[DATA FOR THIS TASK Boundary: Start]

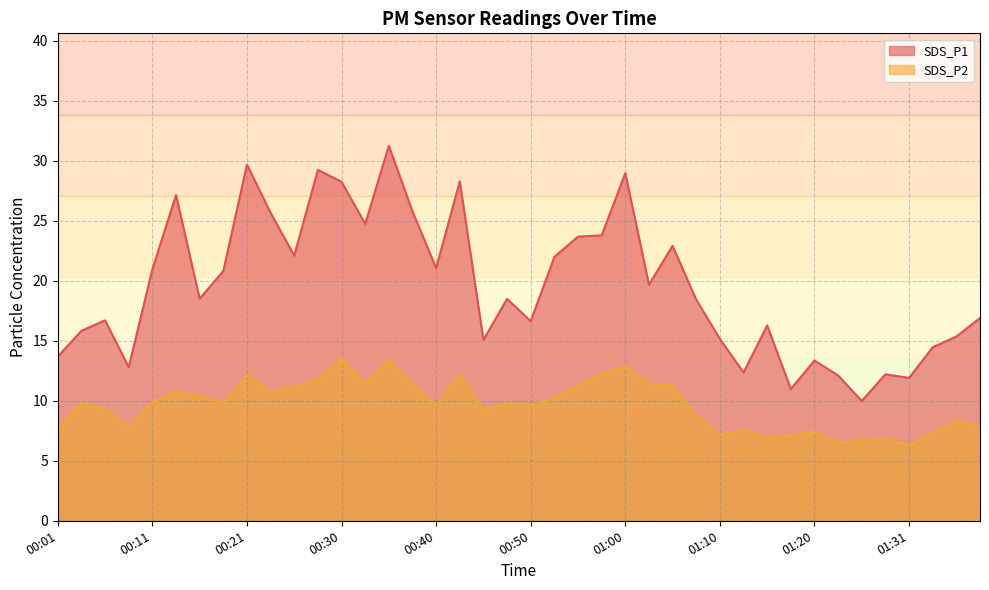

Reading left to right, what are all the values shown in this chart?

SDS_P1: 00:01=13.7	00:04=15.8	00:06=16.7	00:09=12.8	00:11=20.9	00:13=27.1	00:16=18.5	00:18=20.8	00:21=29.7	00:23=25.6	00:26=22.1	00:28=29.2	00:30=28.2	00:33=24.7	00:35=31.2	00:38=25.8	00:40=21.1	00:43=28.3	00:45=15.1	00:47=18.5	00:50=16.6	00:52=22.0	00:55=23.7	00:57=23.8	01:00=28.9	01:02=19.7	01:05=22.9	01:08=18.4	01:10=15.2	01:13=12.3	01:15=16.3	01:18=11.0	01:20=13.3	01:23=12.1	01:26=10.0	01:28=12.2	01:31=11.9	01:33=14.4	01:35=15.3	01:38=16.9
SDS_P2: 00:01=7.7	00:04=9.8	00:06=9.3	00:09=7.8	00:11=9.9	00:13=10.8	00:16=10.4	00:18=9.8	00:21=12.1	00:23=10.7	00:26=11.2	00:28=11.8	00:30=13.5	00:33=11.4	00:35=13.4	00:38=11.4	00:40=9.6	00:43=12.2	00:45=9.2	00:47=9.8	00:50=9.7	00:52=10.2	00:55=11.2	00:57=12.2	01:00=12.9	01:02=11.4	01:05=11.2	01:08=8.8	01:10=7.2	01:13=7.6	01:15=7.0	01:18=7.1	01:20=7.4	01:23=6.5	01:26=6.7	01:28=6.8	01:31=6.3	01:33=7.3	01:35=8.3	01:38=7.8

[DATA FOR THIS TASK Boundary: End]
[DATA FOR THIS TASK Boundary: Start]

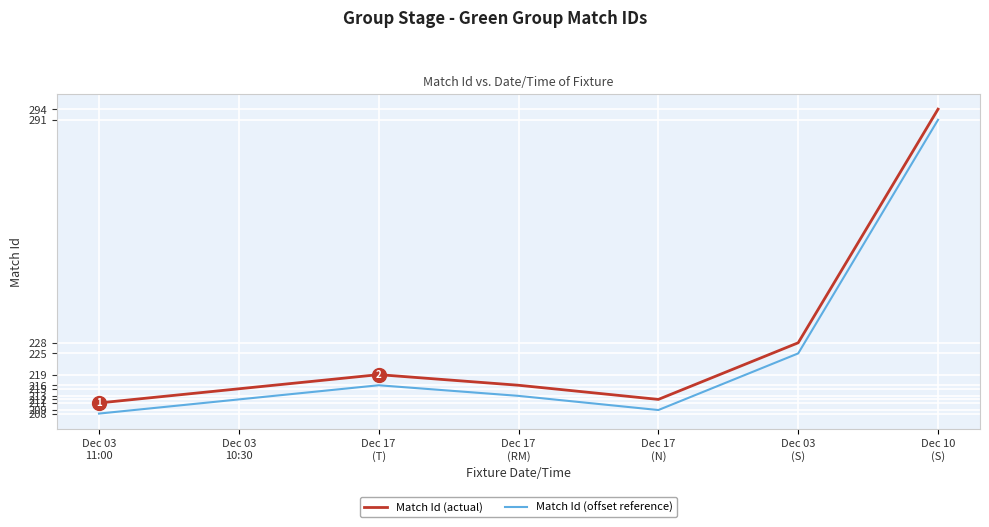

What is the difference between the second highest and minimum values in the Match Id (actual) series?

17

[DATA FOR THIS TASK Boundary: End]
[DATA FOR THIS TASK Boundary: Start]

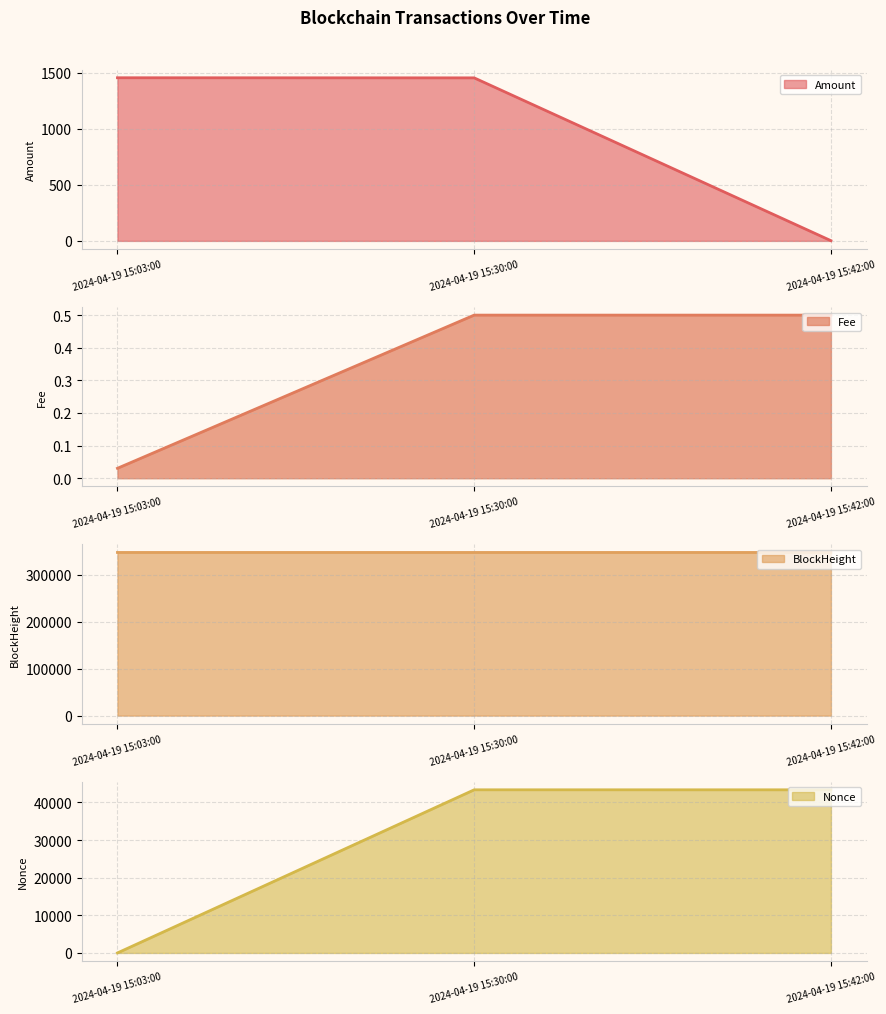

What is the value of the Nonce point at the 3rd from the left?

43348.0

[DATA FOR THIS TASK Boundary: End]

DESCRIPTION OF THE TASK:
Tally the lines in the records above that contain the word "values", counting only occurrences with matching letter case. Reply with the number alone.

COMPLETED EXERCISE:
2